Scaling Agentic CS Operations

Connecting Planhat to Claude is about shifting from static dashboards to dynamic, conversational interfaces. When your AI agents can safely interact with live financial metrics, renewal dates, and account health data, you stop asking CSMs to act as data routers and allow them to focus entirely on customer relationships.

The bottleneck to this future has always been the integration layer. Hand-coding OAuth logic, mapping nested custom metrics, and dealing with pagination schemas consumes engineering resources that should be spent on core product features. By using Truto to generate a managed MCP server, you abstract away the API mechanics, instantly providing your LLM with secure, documented, and fully normalized tools.

FAQ

Does Truto automatically handle Planhat rate limits?
No. Truto passes HTTP 429 Too Many Requests errors directly to the caller. It normalizes the rate limit data into standard IETF headers (ratelimit-limit, ratelimit-remaining, ratelimit-reset), leaving the retry and backoff logic to the client.
Can I restrict Claude to only read data from Planhat?
Yes.

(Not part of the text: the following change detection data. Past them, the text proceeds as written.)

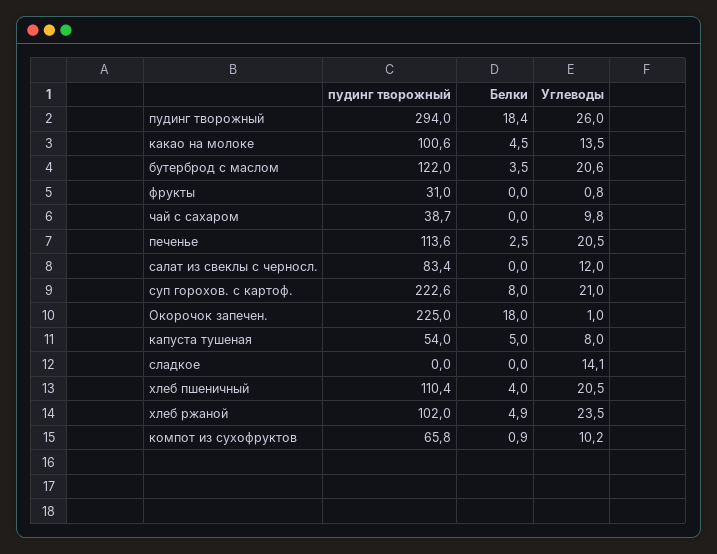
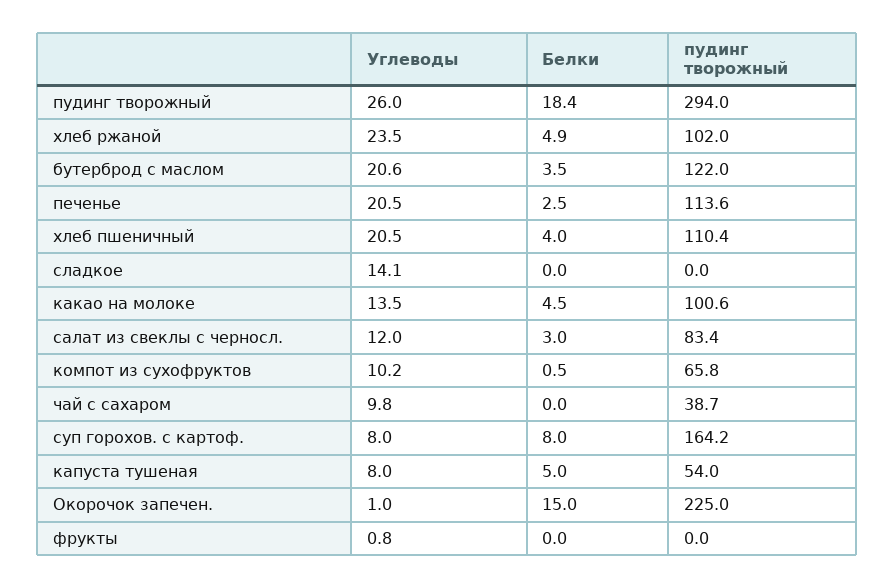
пудинг творожный, фрукты: 31 -> 0
Белки, салат из свеклы с черносл.: 0 -> 3
пудинг творожный, суп горохов. с картоф.: 222.6 -> 164.2
Углеводы, суп горохов. с картоф.: 21 -> 8
Белки, Окорочок запечен.: 18 -> 15
Белки, компот из сухофруктов: 0.9 -> 0.5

When generating the MCP server URL via Truto, you can configure method filtering to only allow 'read' operations (like get and list), completely blocking writes and deletes.
How do I securely share an MCP server with external contractors?
You can generate a short-lived MCP server URL by setting an expires_at parameter. Once the timestamp passes, the token is automatically invalidated and access is revoked.
Does Claude need to handle Planhat's specific pagination?
No. Truto normalizes Planhat's pagination into a standardized limit and next_cursor format within the MCP tool schemas, explicitly instructing the LLM on how to iterate through pages.